Pressures on local authorities to produce good outcomes for children with shrinking budgets could open the door to large-scale contracting out of services, a report by healthcare consultancy Laing Buisson has said.
The children’s services market report, published this week, analysed the state of the marketplace in children’s social care. It said authorities trying to provide high-quality services for children while maintaining value “is expected to drive forward more dynamic contract partnerships between local authorities and large independent sector providers”.
It added there was “momentum” towards outcomes-based delivery supported by payment by results and that the children’s social care market was at a scale and maturity “that makes it increasingly attractive to investors”.
“The appeal of the sector is clear to market analysts – a sizeable market, an outsourcing of provision to the independent sector, increasing demand and a lack of supply… with the ability of the best providers to attract the talent to deliver the highest quality services, be they teachers or foster carers,” the report said.
A government review on public sector value last week highlighted a successful payment-by-results scheme in Birmingham. The Step Down programme is funded through a social impact bond, and the provider, a social capital investment fund, only gets paid if a foster placement remains stable after 52 weeks. The report said the project had saved the council £880,000, with 70% of the placements made through the project remaining stable.
Laing Buisson said local authorities will look at new ways to get results they need while the funding outlook for children’s services remains tight and pressure to deliver good outcomes increases.
Central government funding for children’s services has fallen £2.4 billion since 2010, while local authority spending has decreased by £1.6 billion, with a £2 billion funding gap expected by 2020. The Autumn Budget gave little respite for children’s services, with no mention of extra funding.
The report said while this year’s general election result may impact future austerity, the pre-election plans put forward by the Conservatives “suggest real decreases in spending may be hard to avoid”. This means financial pressure on local authorities trying to provide services is unlikely to relax in the short term, the report said.
‘Scale and scope’
In the wake of this pressure, the report said experienced providers which could offer “scale and scope” with services would likely be in demand from local authorities seeking long-term solutions to councils’ quality and budget demands.
“There have been one or two examples of large-scale outsourcing contracts within the sector, and ‘winds of change’ suggest large-scale contracting is on the doorstep.”

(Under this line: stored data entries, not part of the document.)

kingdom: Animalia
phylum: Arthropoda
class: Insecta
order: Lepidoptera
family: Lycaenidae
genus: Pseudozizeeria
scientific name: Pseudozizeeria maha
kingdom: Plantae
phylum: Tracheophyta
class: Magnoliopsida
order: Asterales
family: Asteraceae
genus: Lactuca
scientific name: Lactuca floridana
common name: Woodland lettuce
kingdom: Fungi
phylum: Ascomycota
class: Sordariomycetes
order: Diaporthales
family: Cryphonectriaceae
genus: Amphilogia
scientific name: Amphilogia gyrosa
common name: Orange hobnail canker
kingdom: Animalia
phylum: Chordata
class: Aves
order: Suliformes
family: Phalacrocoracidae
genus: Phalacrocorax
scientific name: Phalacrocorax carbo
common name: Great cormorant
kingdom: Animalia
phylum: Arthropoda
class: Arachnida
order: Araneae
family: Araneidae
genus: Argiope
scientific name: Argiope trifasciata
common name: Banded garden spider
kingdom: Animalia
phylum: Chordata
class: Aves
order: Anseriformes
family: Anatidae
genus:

It highlighted a “structural shift” in children’s services taking place as increasing numbers are run by independent trusts and community interest companies and – as the government hopes a third of all children’s services will be run under alternative arrangements by 2020 – these organisations will be under the spotlight.
“A wide number of councils and regional commissioning groups are expected to tender for ‘single provider’ contracts to deliver care services in their area, whether these are specialised strands of children’s care services or a variety of services. There will also be an increased number of newly established non-profit organisations taking over ‘wholesale’ children’s services from councils to elicit improvements,” the report said.
It added that the experiences of new, large-scale, single providers for children’s services would be the litmus test for future developments.
Economic and fiscal climate
The role of private providers in children’s social care – in particular child protection – has been a recurring debate in the sector in recent years. A protracted battle over the Children and Social Work Act 2017 included concerns over how the ‘exemption clause’ could open the door to private providers running child protection, and the government had to row back on plans to allow councils to outsource children’s services to private providers in a 2014 consultation.
Philip Blackburn, report author and economist at Laing Buisson, said: “In the current economic and fiscal climate, children’s services and special education providers which can deliver high quality services and value for money are well placed to meet the needs of commissioners in the sector. Certainly, the commissioning and provider landscapes appear to be developing to support larger-scale preferred provider contracting, and away from variable spot purchasing.
“At the same time, early intervention to reduce the need for care and improve outcomes for children and families remains a vital policy area as pressures on the care system remain high, and deserves a high priority for funding from central and local government.”